一連の結果から、断層モデルから得られる地震はM7.9となり、1662年地震が巨大地震だった可能性が示された。政府の地震調査委員会が昨年3月、長期評価に日向灘の巨大地震の可能性を盛り込んだのは、この成果の一部を先行して反映したものだという。
研究グループの京都大学防災研究所宮崎観測所の山下裕亮助教(観測地震学)は会見で「日向灘で巨大地震は起こらないとの通説が覆る可能性を、初めて科学的に示した。この100年で経験した地震では全く説明できない。歴史地震の断層モデルの構築で、最新の地球物理学の知見を生かすモデルケースとなった。ただ、まだ多くの問題がある。津波堆積物のデータが1地域しかないなど、データが少ない。設定の不確定性が大きく、他の地域も含む検証が必要だ。1662年以前の巨大地震の履歴の解明も重要。
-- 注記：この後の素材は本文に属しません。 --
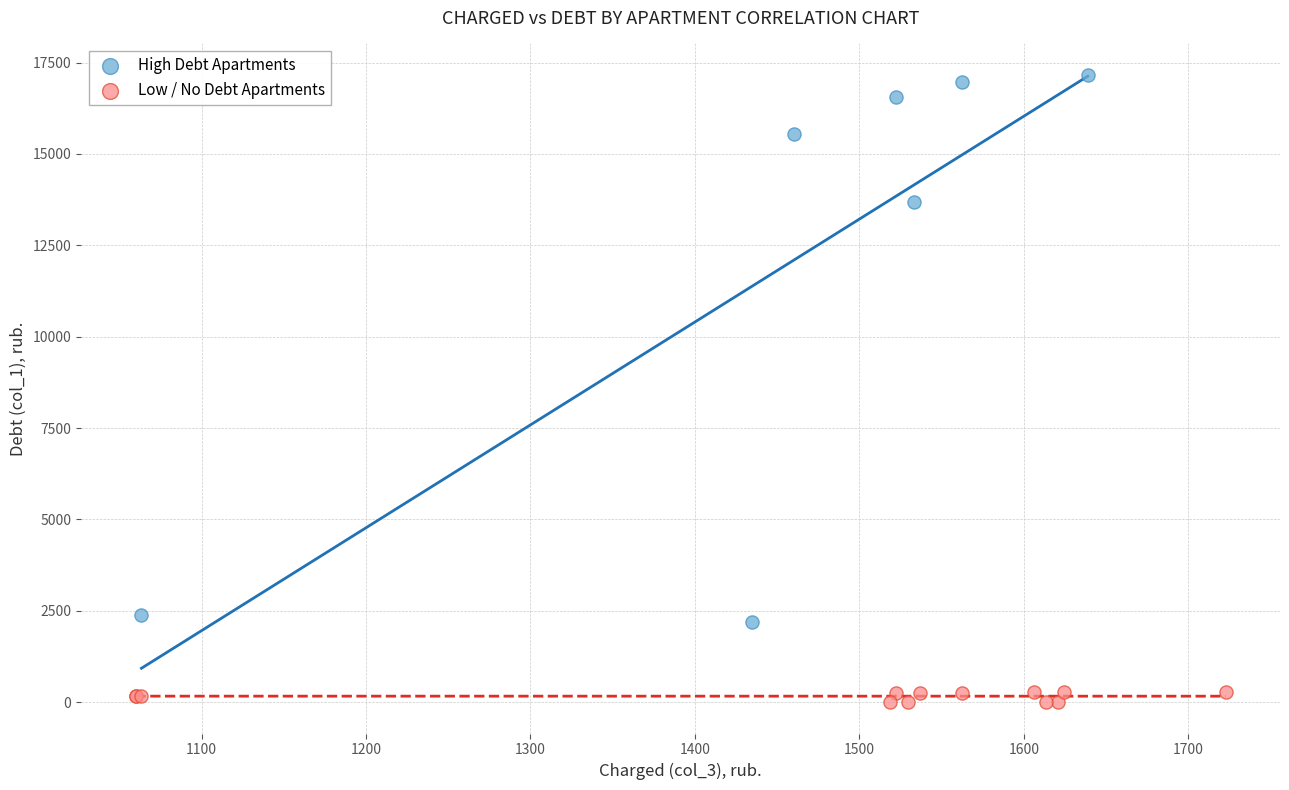

Which series reaches the maximum Y coordinate?

High Debt Apartments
地震が起こる前に調査研究を急ぐ必要がある」と述べている。
研究グループは京都大学、産業技術総合研究所、北海道立総合研究機構で構成し、成果を先月11日に発表した。成果の一部は国際地球物理学誌「ピュア・アンド・アプライド・ジオフィジックス」に昨年12月15日に掲載されている。